REQUIRED WORK » Copy exactly the lines of the records below, and only those lines, beginning with the line that contains "The quote is" and ending with the line that contains "Seguin ISD will develop".

• • • • • • •

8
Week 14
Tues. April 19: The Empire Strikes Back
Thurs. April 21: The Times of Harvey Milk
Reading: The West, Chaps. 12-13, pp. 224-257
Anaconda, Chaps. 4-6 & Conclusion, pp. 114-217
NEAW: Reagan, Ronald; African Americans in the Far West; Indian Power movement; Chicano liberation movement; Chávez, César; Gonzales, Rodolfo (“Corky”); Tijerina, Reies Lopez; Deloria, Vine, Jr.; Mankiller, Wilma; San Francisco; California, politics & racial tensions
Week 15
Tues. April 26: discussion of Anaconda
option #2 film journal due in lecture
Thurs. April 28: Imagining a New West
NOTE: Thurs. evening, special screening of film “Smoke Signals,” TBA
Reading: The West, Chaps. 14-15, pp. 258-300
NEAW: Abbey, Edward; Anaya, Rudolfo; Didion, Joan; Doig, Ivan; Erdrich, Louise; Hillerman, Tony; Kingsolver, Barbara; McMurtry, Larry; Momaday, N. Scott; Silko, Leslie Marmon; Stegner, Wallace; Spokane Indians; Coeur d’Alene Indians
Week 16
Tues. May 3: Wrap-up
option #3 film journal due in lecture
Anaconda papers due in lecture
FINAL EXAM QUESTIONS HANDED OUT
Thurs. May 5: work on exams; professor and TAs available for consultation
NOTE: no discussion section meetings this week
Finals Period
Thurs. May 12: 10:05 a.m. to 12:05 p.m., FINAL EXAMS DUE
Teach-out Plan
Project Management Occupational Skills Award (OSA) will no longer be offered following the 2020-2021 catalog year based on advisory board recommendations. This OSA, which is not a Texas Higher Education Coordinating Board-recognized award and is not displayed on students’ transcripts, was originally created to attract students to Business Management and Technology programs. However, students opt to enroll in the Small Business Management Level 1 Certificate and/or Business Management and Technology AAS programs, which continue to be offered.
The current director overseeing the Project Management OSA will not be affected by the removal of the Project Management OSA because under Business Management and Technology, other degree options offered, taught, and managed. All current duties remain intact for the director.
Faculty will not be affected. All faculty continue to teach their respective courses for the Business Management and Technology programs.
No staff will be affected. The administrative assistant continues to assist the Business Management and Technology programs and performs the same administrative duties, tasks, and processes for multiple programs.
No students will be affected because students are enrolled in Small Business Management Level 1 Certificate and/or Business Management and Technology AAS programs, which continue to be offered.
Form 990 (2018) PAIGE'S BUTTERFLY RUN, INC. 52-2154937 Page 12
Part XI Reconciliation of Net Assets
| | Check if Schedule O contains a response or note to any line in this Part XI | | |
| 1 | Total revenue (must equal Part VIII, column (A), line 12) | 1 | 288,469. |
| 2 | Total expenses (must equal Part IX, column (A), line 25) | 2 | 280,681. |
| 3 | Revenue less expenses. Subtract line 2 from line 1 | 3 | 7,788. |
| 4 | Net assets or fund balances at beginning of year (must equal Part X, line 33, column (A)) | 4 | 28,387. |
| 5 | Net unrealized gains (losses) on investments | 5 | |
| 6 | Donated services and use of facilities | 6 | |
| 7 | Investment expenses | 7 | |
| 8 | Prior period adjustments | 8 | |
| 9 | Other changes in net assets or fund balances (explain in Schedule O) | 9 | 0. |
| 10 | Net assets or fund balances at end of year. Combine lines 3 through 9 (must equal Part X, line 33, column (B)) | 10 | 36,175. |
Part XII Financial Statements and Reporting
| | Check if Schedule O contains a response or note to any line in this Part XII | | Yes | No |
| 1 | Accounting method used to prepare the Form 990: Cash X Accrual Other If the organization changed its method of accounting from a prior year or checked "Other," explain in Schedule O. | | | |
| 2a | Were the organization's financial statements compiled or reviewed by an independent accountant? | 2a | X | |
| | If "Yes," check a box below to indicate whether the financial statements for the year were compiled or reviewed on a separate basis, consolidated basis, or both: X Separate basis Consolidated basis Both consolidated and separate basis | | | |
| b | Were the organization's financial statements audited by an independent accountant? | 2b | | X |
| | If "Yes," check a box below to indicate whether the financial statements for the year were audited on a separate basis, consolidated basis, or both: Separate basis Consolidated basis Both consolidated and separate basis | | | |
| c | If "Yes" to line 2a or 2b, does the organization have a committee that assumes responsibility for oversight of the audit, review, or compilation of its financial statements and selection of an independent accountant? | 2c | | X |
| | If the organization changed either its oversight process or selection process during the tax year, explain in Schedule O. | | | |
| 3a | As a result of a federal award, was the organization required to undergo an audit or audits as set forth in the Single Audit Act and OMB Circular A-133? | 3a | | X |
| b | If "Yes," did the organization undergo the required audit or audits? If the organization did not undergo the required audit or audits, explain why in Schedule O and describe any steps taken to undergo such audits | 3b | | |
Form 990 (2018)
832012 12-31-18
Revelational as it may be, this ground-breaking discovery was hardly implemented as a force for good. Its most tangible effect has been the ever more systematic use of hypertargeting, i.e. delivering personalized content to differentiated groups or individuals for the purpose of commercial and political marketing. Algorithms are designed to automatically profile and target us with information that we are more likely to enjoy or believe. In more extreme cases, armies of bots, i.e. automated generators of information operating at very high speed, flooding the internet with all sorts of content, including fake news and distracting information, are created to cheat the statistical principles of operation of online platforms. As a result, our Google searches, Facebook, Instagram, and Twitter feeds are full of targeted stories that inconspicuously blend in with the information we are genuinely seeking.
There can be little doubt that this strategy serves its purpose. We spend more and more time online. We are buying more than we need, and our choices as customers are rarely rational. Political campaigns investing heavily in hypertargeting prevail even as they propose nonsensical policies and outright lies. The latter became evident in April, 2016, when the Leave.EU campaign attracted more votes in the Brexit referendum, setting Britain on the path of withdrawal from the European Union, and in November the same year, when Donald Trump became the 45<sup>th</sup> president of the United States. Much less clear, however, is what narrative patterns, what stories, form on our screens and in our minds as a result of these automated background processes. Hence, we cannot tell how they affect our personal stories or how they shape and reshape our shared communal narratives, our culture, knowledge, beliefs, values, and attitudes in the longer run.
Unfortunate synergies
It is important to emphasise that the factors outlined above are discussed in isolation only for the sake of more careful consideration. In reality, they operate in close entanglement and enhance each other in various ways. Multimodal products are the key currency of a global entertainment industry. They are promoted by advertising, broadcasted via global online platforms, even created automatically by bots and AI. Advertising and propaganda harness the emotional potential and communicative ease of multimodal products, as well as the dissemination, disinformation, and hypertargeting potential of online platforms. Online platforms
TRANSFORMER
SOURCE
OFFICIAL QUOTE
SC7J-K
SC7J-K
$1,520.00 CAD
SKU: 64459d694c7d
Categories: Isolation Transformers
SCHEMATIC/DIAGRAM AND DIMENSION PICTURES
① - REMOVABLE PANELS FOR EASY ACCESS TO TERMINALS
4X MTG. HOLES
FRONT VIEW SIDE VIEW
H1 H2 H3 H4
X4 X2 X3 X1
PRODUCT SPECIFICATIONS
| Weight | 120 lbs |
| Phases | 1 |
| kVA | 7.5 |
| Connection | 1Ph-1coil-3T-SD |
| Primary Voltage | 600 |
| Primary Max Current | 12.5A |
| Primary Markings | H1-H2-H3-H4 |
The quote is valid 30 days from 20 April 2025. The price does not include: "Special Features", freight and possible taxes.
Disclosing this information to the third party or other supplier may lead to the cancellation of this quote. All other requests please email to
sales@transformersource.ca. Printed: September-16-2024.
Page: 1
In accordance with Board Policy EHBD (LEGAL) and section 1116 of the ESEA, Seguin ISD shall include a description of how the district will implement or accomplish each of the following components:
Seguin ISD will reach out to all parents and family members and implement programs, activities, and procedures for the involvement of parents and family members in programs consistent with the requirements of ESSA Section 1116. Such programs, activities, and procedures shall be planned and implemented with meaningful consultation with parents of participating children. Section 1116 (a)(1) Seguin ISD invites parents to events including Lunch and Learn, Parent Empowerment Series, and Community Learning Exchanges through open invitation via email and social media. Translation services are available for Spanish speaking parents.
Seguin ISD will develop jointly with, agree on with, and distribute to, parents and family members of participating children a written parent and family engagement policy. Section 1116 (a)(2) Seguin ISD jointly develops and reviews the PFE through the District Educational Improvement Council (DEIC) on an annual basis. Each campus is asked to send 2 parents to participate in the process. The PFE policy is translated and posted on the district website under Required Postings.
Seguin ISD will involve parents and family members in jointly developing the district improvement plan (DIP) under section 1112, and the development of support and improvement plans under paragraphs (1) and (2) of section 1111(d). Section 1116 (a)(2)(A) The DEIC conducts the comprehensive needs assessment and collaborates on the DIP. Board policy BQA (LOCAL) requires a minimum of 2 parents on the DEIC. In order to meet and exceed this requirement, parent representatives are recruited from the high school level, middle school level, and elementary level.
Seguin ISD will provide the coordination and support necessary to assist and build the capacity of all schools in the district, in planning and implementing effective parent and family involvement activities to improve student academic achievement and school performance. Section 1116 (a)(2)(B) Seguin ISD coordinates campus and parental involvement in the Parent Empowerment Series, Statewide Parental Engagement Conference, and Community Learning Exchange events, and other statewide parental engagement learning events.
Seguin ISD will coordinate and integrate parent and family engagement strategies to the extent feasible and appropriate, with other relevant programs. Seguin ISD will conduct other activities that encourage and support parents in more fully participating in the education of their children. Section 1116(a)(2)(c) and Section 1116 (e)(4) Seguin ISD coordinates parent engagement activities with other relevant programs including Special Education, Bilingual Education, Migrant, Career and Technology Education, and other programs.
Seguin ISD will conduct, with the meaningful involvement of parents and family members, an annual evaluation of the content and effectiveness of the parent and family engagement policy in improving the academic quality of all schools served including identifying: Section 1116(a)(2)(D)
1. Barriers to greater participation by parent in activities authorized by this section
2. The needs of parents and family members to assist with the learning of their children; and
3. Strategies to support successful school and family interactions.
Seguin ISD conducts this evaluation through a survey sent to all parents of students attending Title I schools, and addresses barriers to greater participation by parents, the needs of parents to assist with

• • • • • • •

SOLVED PROBLEM »
The quote is valid 30 days from 20 April 2025. The price does not include: "Special Features", freight and possible taxes.
Disclosing this information to the third party or other supplier may lead to the cancellation of this quote. All other requests please email to
sales@transformersource.ca. Printed: September-16-2024.
Page: 1
In accordance with Board Policy EHBD (LEGAL) and section 1116 of the ESEA, Seguin ISD shall include a description of how the district will implement or accomplish each of the following components:
Seguin ISD will reach out to all parents and family members and implement programs, activities, and procedures for the involvement of parents and family members in programs consistent with the requirements of ESSA Section 1116. Such programs, activities, and procedures shall be planned and implemented with meaningful consultation with parents of participating children. Section 1116 (a)(1) Seguin ISD invites parents to events including Lunch and Learn, Parent Empowerment Series, and Community Learning Exchanges through open invitation via email and social media. Translation services are available for Spanish speaking parents.
Seguin ISD will develop jointly with, agree on with, and distribute to, parents and family members of participating children a written parent and family engagement policy. Section 1116 (a)(2) Seguin ISD jointly develops and reviews the PFE through the District Educational Improvement Council (DEIC) on an annual basis. Each campus is asked to send 2 parents to participate in the process. The PFE policy is translated and posted on the district website under Required Postings.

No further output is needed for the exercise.